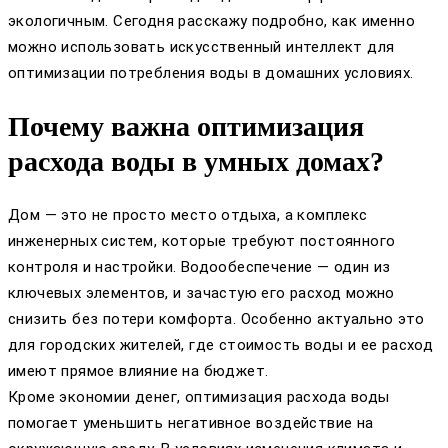
экологичным. Сегодня расскажу подробно, как именно
можно использовать искусственный интеллект для
оптимизации потребления воды в домашних условиях.
Почему важна оптимизация
расхода воды в умных домах?
Дом — это не просто место отдыха, а комплекс
инженерных систем, которые требуют постоянного
контроля и настройки. Водообеспечение — один из
ключевых элементов, и зачастую его расход можно
снизить без потери комфорта. Особенно актуально это
для городских жителей, где стоимость воды и ее расход
имеют прямое влияние на бюджет.
Кроме экономии денег, оптимизация расхода воды
помогает уменьшить негативное воздействие на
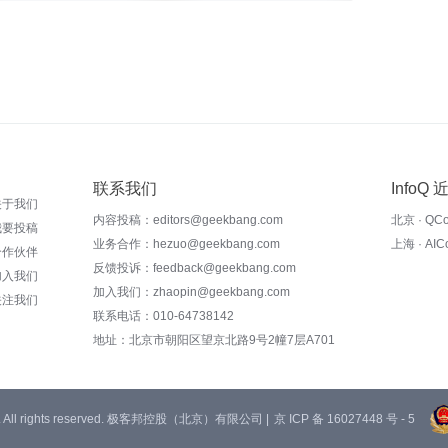
联系我们
InfoQ
关于我们
内容投稿：editors@geekbang.com
北京 · QC
我要投稿
业务合作：hezuo@geekbang.com
上海 · AI
合作伙伴
反馈投诉：feedback@geekbang.com
加入我们
加入我们：zhaopin@geekbang.com
关注我们
联系电话：010-64738142
地址：北京市朝阳区望京北路9号2幢7层A701
 Ltd. All rights reserved. 极客邦控股（北京）有限公司 |
京 ICP 备 16027448 号 - 5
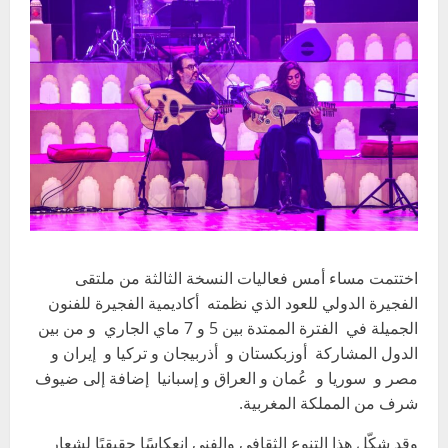
اختتمت مساء أمس فعاليات النسخة الثالثة من ملتقى
الفجيرة الدولي للعود الذي نظمته أكاديمية الفجيرة للفنون
الجميلة في الفترة الممتدة بين 5 و 7 ماي الجاري و من بين
الدول المشاركة أوزبكستان و أذربيجان و تركيا و إيران و
مصر و سوريا و عُمان و العراق و إسبانيا إضافة إلى ضيوف
شرف من المملكة المغربية.
وقد شكّل هذا التنوع الثقافي والفني انعكاسًا حقيقيًا لشعار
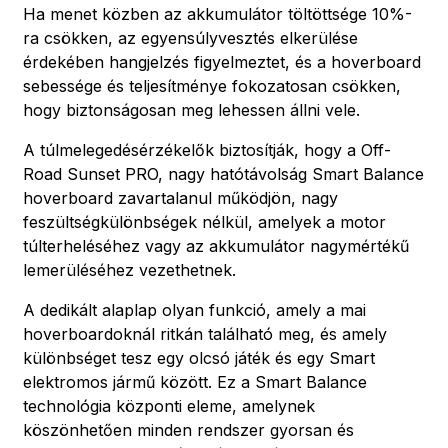
Ha menet közben az akkumulátor töltöttsége 10%-
ra csökken, az egyensúlyvesztés elkerülése
érdekében hangjelzés figyelmeztet, és a hoverboard
sebessége és teljesítménye fokozatosan csökken,
hogy biztonságosan meg lehessen állni vele.
A túlmelegedésérzékelők biztosítják, hogy a Off-
Road Sunset PRO, nagy hatótávolság Smart Balance
hoverboard zavartalanul működjön, nagy
feszültségkülönbségek nélkül, amelyek a motor
túlterheléséhez vagy az akkumulátor nagymértékű
lemerüléséhez vezethetnek.
A dedikált alaplap olyan funkció, amely a mai
hoverboardoknál ritkán található meg, és amely
különbséget tesz egy olcsó játék és egy Smart
elektromos jármű között. Ez a Smart Balance
technológia központi eleme, amelynek
köszönhetően minden rendszer gyorsan és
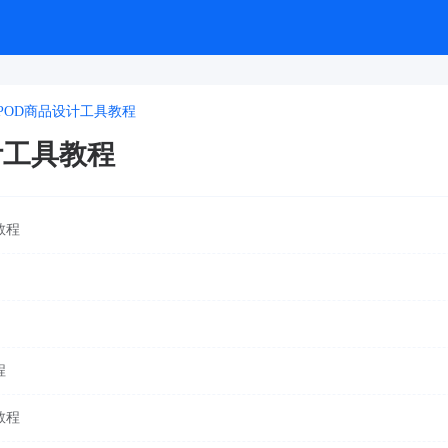
POD商品设计工具教程
计工具教程
教程
程
教程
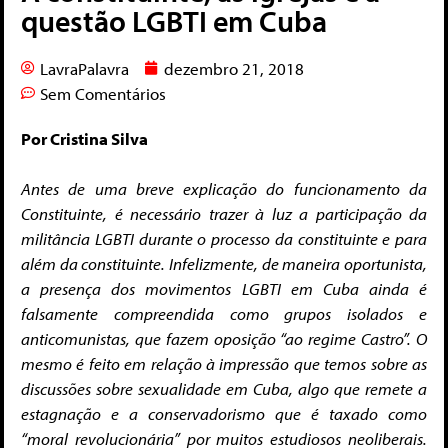
questão LGBTI em Cuba
LavraPalavra
dezembro 21, 2018
Sem Comentários
Por Cristina Silva
Antes de uma breve explicação do funcionamento da
Constituinte, é necessário trazer à luz a participação da
militância LGBTI durante o processo da constituinte e para
além da constituinte. Infelizmente, de maneira oportunista,
a presença dos movimentos LGBTI em Cuba ainda é
falsamente compreendida como grupos isolados e
anticomunistas, que fazem oposição “ao regime Castro”. O
mesmo é feito em relação à impressão que temos sobre as
discussões sobre sexualidade em Cuba, algo que remete a
estagnação e a conservadorismo que é taxado como
“moral revolucionária” por muitos estudiosos neoliberais.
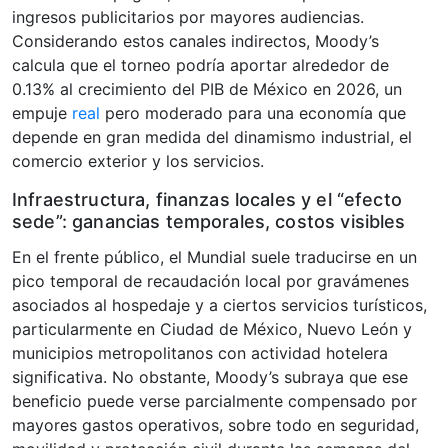
ingresos publicitarios por mayores audiencias.
Considerando estos canales indirectos, Moody’s
calcula que el torneo podría aportar alrededor de
0.13% al crecimiento del PIB de México en 2026, un
empuje
real
pero moderado para una economía que
depende en gran medida del dinamismo industrial, el
comercio exterior y los servicios.
Infraestructura, finanzas locales y el “efecto
sede”: ganancias temporales, costos visibles
En el frente público, el Mundial suele traducirse en un
pico temporal de recaudación local por gravámenes
asociados al hospedaje y a ciertos servicios turísticos,
particularmente en Ciudad de México, Nuevo León y
municipios metropolitanos con actividad hotelera
significativa. No obstante, Moody’s subraya que ese
beneficio puede verse parcialmente compensado por
mayores gastos operativos, sobre todo en seguridad,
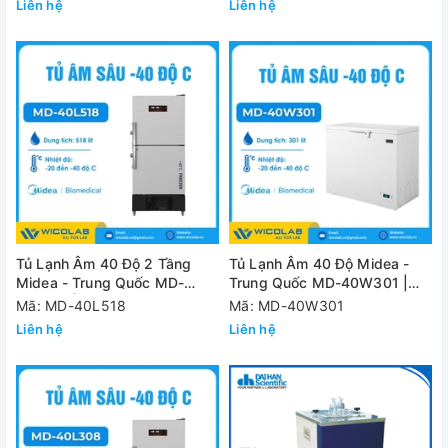
Liên hệ
Liên hệ
Tủ Lạnh Âm 40 Độ 2 Tầng
Tủ Lạnh Âm 40 Độ Midea -
Midea - Trung Quốc MD-
Trung Quốc MD-40W301 |
40L518 | 518 Lít
301 Lít
Mã: MD-40L518
Mã: MD-40W301
Liên hệ
Liên hệ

____________________

INSTRUCTIONS FOR THE TASK: Can you put the lines from the start of the records through the line containing "инженерных систем, которые" into a Markdown table with the columns Row and Text, numbering each line and skipping blank lines? Leave the pictures out of the table.

RESULT:
| Row | Text |
|---|---|
| 1 | экологичным. Сегодня расскажу подробно, как именно |
| 2 | можно использовать искусственный интеллект для |
| 3 | оптимизации потребления воды в домашних условиях. |
| 4 | Почему важна оптимизация |
| 5 | расхода воды в умных домах? |
| 6 | Дом — это не просто место отдыха, а комплекс |
| 7 | инженерных систем, которые требуют постоянного |